Bush Reaches Out to ‘Democrat Party,’ Offending Them
Yochi Dreazen notes that President Bush took a backhanded slap at the Democrats last night while appearing to reach out to them:
In the prepared text of the speech, sent out by the White House some 40 minutes before Bush ascended the House rostrum, the president was to say, “Some in this Chamber are new to the House and Senate — and I congratulate the Democratic majority.” When Bush delivered the line, however, he paid tribute to the “Democrat majority.”
Dropping the “ic” from the word “Democratic” may seem insignificant, but it was almost certainly a deliberate move by Bush, who has used the phrase “the Democrat Party” for months as a way of needling his opponents.

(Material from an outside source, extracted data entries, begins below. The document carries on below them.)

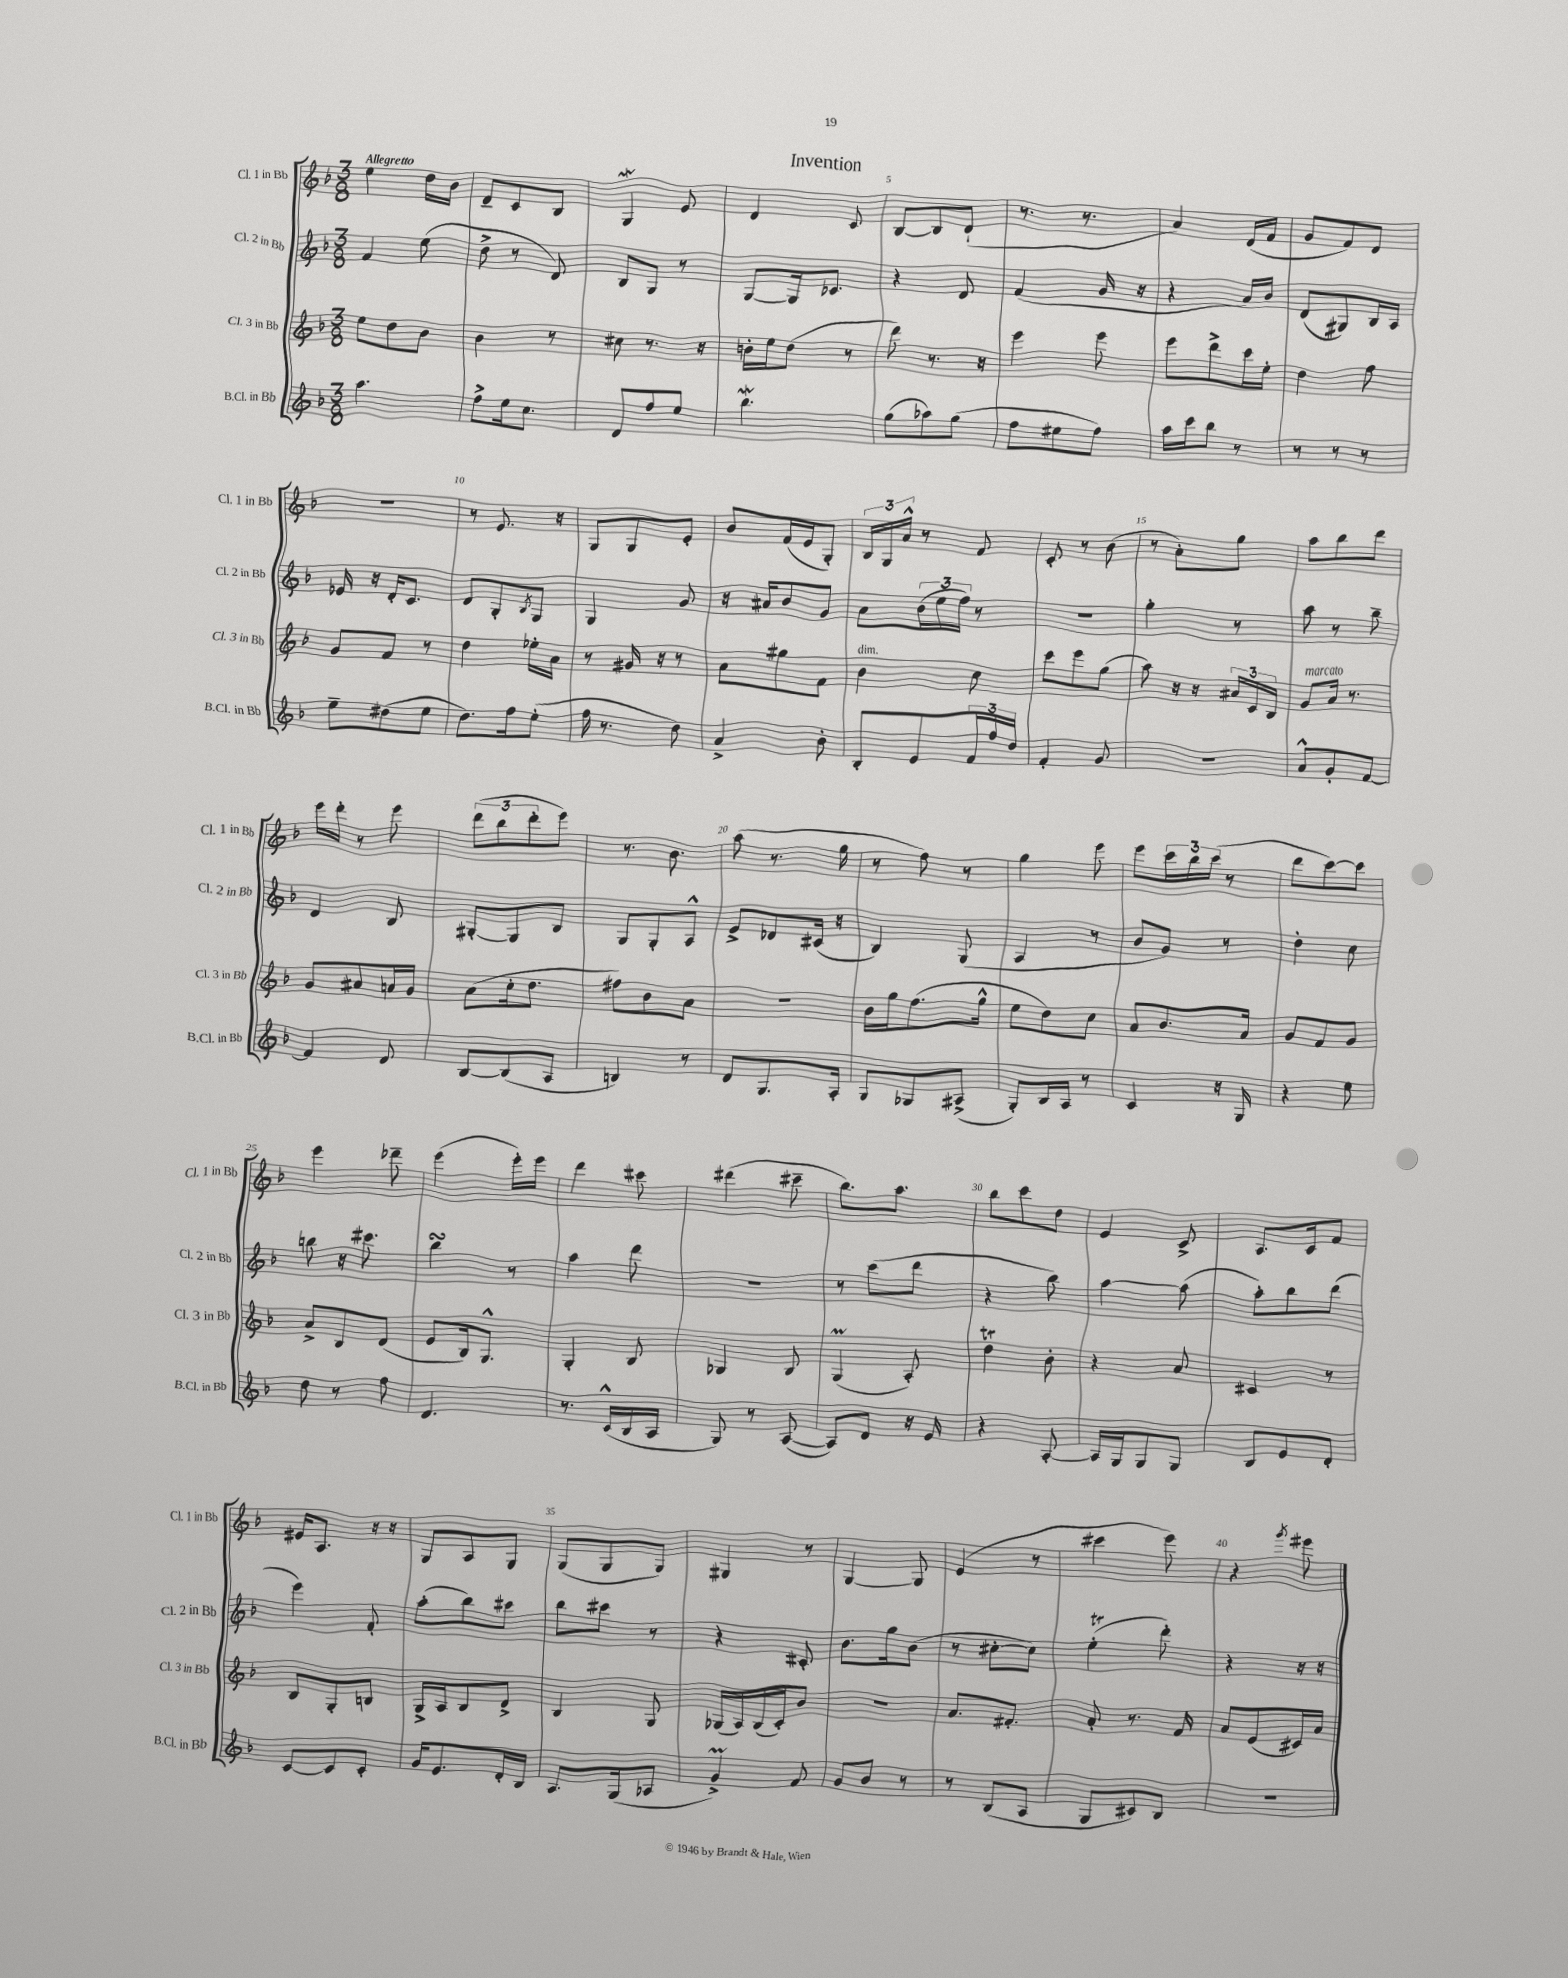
\header { title = "Invention" }
<<
\new StaffGroup <<
\new Staff = "s0" \with { instrumentName = "Cl. 1 in Bb" shortInstrumentName = "Cl. 1 in Bb" } {
    \clef treble \key f \major \numericTimeSignature \time 3/8 \tempo "Allegretto"
    e''4 d''16 bes'16 |
    d'8-- c'8 bes8 |
    g4\mordent e'8 |
    d'4 c'8 |
    bes8~ bes8 d'8-!( |
    r8. r8. |
    a'4) d'16( f'16 |
    g'8 f'8) d'8 |
    R4. |
    r8 e'8. r16 |
    g8 g8 e'8-. |
    bes'8 f'16( e'16 g8-.) |
    \tuplet 3/2 { bes16 g16 a'16-^ } r8 f'8 |
    c'8-. r8 bes'8( |
    r8 a'8-.) g''8 |
    a''8 bes''8 d'''8 |
    e'''16 d'''16-. r8 e'''8 |
    \tuplet 3/2 { d'''8( bes''8 d'''8-. } e'''8) |
    r8. bes'8. |
    a''8( r8. g''16 |
    r8 f''8) r8 |
    g''4 e'''8 |
    e'''8 \tuplet 3/2 { c'''16 bes''16 c'''16( } r8 |
    d'''8 c'''8~) c'''8 |
    e'''4 des'''8-- |
    e'''4( e'''16-.) e'''16 |
    d'''4 cis'''8 |
    dis'''4( cis'''8-- |
    bes''8.) a''8. |
    bes''8 c'''8 d''8 |
    e'4 c'8-> |
    a8. c'16 f'8 |
    eis'16 a8. r16 r16 |
    g8 a8 g8 |
    g8( g8 g8) |
    gis4 r8 |
    g4~ g8 |
    e'4( r8 |
    cis'''4 e'''8) |
    r4 \acciaccatura { g'''8 } eis'''8 \bar "|." |
}
\new Staff = "s1" \with { instrumentName = "Cl. 2 in Bb" shortInstrumentName = "Cl. 2 in Bb" } {
    \clef treble \key f \major \numericTimeSignature \time 3/8
    f'4 e''8( |
    d''8-> r8 d'8) |
    bes8 g8 r8 |
    g8~ g16 ces'8. |
    r4 d'8 |
    f'4( g'16 r16 |
    r4 a'16) bes'16 |
    d'8( gis8) bes16 a16 |
    ees'16 r16 d'16-. c'8. |
    d'8 g8-. \acciaccatura { bes8 } g8 |
    g4 g'8 |
    r16 ais'16 bes'8 g'8 |
    a'8 \tuplet 3/2 { bes'16( e''16 f''16) } r8 |
    r4. |
    g''4-. r8 |
    a''8 r8 bes''8-- |
    d'4 bes8 |
    gis8~-. gis8 bes8 |
    g8 g8-. a8-^ |
    e'8-> des'8 cis'16( r16 |
    bes4) g8( |
    a4 r8 |
    bes'8 g'8) r8 |
    d''4-. c''8 |
    b''8 r16 cis'''8. |
    bes''4\turn r8 |
    a''4 d'''8 |
    R4. |
    r8 c'''8( d'''8 |
    r4 bes''8) |
    a''4~ a''8( |
    a''8-.) bes''8 d'''8( |
    e'''4) f'8-. |
    a''8-.( bes''8) cis'''8 |
    bes''8 cis'''8 r8 |
    r4 cis'8-. |
    bes'8. g''16 bes'8( |
    r8 cis''8~-. cis''8) |
    e''4-.\trill( d'''8-.) |
    r4 r16 r16 \bar "|." |
}
\new Staff = "s2" \with { instrumentName = "Cl. 3 in Bb" shortInstrumentName = "Cl. 3 in Bb" } {
    \clef treble \key f \major \numericTimeSignature \time 3/8
    e''8 d''8 bes'8 |
    bes'4 r8 |
    cis''8 r8. r16 |
    b'16-. e''16 d''8( r8 |
    d'''8) r8. r16 |
    e'''4 e'''8 |
    e'''8 d'''8-> c'''16 e''16-. |
    d''4 f''8 |
    g'8 f'8 r8 |
    d''4 ees''16-. a'16 |
    r8 gis'16 r16 r8 |
    a'8 gis''8 f'8 |
    bes'4^\markup { \italic "dim." } c''8 |
    c'''8 e'''8 g''8( |
    a''8) r16 r16 \tuplet 3/2 { ais'16 c'16 bes16 } |
    g'8^\markup { \italic "marcato" } a'16 r8. |
    g'8 ais'8 a'16 g'16 |
    a'8( c''16-. d''8. |
    fis''8) bes'8 a'8 |
    R4. |
    bes'16 g''16 f''8.( g''16-^ |
    e''8 d''8) c''8 |
    a'8 bes'8. a'16 |
    g'8 f'8 g'8 |
    a'8-> bes8 d'8( |
    e'8 bes16) g8.-^ |
    g4-. bes8 |
    ges4 bes8 |
    g4\prall( a8-.) |
    d''4\trill bes'8-. |
    r4 a'8 |
    cis'4 r8 |
    bes8 g8-. b8 |
    g16-> a16 bes8 d'8-> |
    bes4 g8 |
    ges16( a16) bes16( c'16-.) bes'8 |
    R4. |
    a'8. fis'8.-. |
    a'8-. r8. f'16 |
    a'8 e'8( cis'16) a'16 \bar "|." |
}
\new Staff = "s3" \with { instrumentName = "B.Cl. in Bb" shortInstrumentName = "B.Cl. in Bb" } {
    \clef treble \key f \major \numericTimeSignature \time 3/8
    a''4. |
    f''8-> e''16 c''8. |
    d'8 f''8 e''8 |
    bes''4.\mordent |
    g''8( aes''8) g''8( |
    f''8 eis''8 f''8) |
    a''16 c'''16 bes''8 r8 |
    r8 r8 r8 |
    e''8-- dis''8( e''8 |
    d''8.) f''16 e''8-.( |
    f''16 r8. d''8) |
    a'4-> bes'8-. |
    bes8-. e'8 \tuplet 3/2 { f'16 f''16 d''16 } |
    f'4-. g'8 |
    R4. |
    a'8-^ g'8-. f'8~ |
    f'4 d'8 |
    bes8~ bes8( a8 |
    b4) r8 |
    d'8 g8. a16-. |
    g8 ges8 ais8->( |
    g8-.) bes16 a16 r8 |
    c'4 r16 g16 |
    r4 e''8 |
    d''8 r8 f''8 |
    d'4. |
    r8. c'16-^( bes16 a16 |
    g8) r8 a8~( |
    a8) d'8 r16 e'16 |
    r4 a8~-. |
    a16 g16 g8 g8 |
    bes8 e'8 d'8-. |
    c'8~ c'8 c'8-. |
    g'16 e'8. d'16-. bes16 |
    a8. g16( aes8 |
    g'4->\prall) f'8 |
    g'8 bes'8 r8 |
    r8 bes8( a8 |
    g8 cis'8) bes8 |
    R4. \bar "|." |
}
>>
>>
\layout { \context { \Score \override BarNumber.break-visibility = ##(#f #t #t) barNumberVisibility = #(every-nth-bar-number-visible 5) } }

Dreazen contends that this convention was “a particular favorite of former Wisconsin Sen. Joseph McCarthy” that “lay largely dormant for years, however, until President Bush resuscitated it during last fall’s midterm election season.” That’s hardly the case; Newt Gingrich and others have used the term for years. Indeed, it is probably the predominant way Republicans refer to the opposition party in public.
The rationale is obvious enough. “The Democratic Party” makes it sound like they’re the ones who represent the will of the people whereas “The Republican Party” has no independent connotation in the minds of most people.
It wasn’t always thus. Once upon a time, “democratic” was a suspicious label, having the stigma of mob rule. “Republican” had the positive association of being free from the rule of a monarch and, later, of limited, representative government. Indeed, the party Jefferson and Madison founded was the “Democratic-Republican Party” and their leaders typically shortened it to “Republican Party.” As time passed, however, the people demanded more direct influence in their government, resulting in quasi-direct election of the president and, eventually, of the Senate. Under Andrew Jackson, the Democrat-Republicans became the “Democrats” to reflect this change.
Referring to the Democratic Party as the “Democrat Party” is a ham-handed way to deprive them of the positive connotation that comes with the name. Most people who use it have no intention to insult, although it’s probably true that Bush and others enjoy the fact that the Democrats find it irritating.
Still, calling people and groups by something other than their self-identified name is rude. At the very least, it makes it harder to have a harmonious relationship. It’s time to retire the “Democrat Party” shtick.